Thursday, 8:15 AM.  72 degrees F, wind NW, moderate with stronger gusts.  The humidity is 60%, and the barometer is up.  If the wind continues from the NW,  or better yet changes to the N, the temperature will remain moderate.  If it shifts again to the W, it will be a warm day.
    An unusual little flower is blooming in our front yard garden, it is shinleaf, Pyrola rotundifolia.  I don’t think it is particularly rare, but rather is probably much overlooked.  Each spike of tiny white flowers arises from a few basal leaves.  It is sometimes placed in its own family, or in the Ericaceae, the heath/Rhododendron family.  It and other species in the genus were used as a poultice for cuts in both American Indian and folk medicine.  The closely related wintergreen, Gaulteria procmbens, in the Ericaceae, is still used commercially in salves for the relief of arthritis, strains and bruises.
    Political commentary: the Supreme Court announces its verdict in the Obamicare case this morning.  I think its decision is totally unpredictable and I make none.
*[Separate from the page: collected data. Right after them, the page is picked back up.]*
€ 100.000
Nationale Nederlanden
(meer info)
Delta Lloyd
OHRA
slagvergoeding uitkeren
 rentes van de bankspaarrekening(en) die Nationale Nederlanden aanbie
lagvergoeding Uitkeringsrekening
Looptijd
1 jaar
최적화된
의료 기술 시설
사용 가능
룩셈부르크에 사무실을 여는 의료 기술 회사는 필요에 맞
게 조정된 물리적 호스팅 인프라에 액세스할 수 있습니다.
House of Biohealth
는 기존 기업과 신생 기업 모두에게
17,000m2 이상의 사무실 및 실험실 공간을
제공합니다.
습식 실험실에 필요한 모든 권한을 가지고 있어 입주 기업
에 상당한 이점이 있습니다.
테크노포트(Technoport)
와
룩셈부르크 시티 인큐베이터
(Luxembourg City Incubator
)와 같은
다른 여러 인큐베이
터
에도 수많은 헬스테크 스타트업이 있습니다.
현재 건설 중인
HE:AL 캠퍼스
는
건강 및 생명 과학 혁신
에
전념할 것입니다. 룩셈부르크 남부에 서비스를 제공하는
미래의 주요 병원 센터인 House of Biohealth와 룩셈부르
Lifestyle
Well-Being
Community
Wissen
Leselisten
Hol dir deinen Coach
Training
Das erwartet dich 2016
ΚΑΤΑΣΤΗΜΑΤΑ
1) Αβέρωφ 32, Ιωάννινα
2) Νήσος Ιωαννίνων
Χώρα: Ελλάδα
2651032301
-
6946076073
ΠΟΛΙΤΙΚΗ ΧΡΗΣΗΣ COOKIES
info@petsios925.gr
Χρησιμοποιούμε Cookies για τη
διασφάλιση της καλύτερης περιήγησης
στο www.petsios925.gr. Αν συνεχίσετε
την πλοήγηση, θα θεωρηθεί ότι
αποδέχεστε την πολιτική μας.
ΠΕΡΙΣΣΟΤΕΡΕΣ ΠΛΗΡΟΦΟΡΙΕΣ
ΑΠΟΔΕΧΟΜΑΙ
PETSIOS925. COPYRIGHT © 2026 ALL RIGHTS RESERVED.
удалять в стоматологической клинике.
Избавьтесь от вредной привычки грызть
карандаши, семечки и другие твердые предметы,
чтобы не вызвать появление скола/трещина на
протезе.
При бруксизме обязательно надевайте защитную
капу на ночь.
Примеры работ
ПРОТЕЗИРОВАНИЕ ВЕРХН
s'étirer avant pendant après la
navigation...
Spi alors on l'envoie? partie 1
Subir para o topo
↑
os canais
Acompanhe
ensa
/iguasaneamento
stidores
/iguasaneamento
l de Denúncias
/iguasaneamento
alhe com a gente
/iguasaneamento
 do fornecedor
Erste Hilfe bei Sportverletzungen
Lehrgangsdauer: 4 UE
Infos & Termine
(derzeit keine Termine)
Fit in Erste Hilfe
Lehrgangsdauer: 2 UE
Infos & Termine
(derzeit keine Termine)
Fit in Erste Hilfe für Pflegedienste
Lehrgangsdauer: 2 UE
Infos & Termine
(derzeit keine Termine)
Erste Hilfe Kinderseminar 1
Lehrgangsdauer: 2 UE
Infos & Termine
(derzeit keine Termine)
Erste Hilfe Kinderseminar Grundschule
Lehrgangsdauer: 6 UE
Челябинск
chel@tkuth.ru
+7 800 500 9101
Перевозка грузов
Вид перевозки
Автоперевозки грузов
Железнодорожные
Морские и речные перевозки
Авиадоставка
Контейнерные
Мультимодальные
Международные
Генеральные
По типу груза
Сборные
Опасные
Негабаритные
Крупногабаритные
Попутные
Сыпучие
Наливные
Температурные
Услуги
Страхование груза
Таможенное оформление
     Did you know that the Administration is currently spending three million dollars advertising food stamps on TV, even though one in seven Americans are already receiving them?  It is a blatantly obvious attempt to buy votes in the November election.  Meanwhile. the orchards and berry farms hereabouts cannot get enough help for the harvest, and it is hard to find reliable lawn care or cleaning help even at twenty or thirty dollars an hour;  it seems to me there is a rather obvious connection here.  If this is the effect of just food stamps, think what a further culture of dependency on the government would do to our national work ethic and our spirit of entrepreneurship.  Greece looks closer and closer.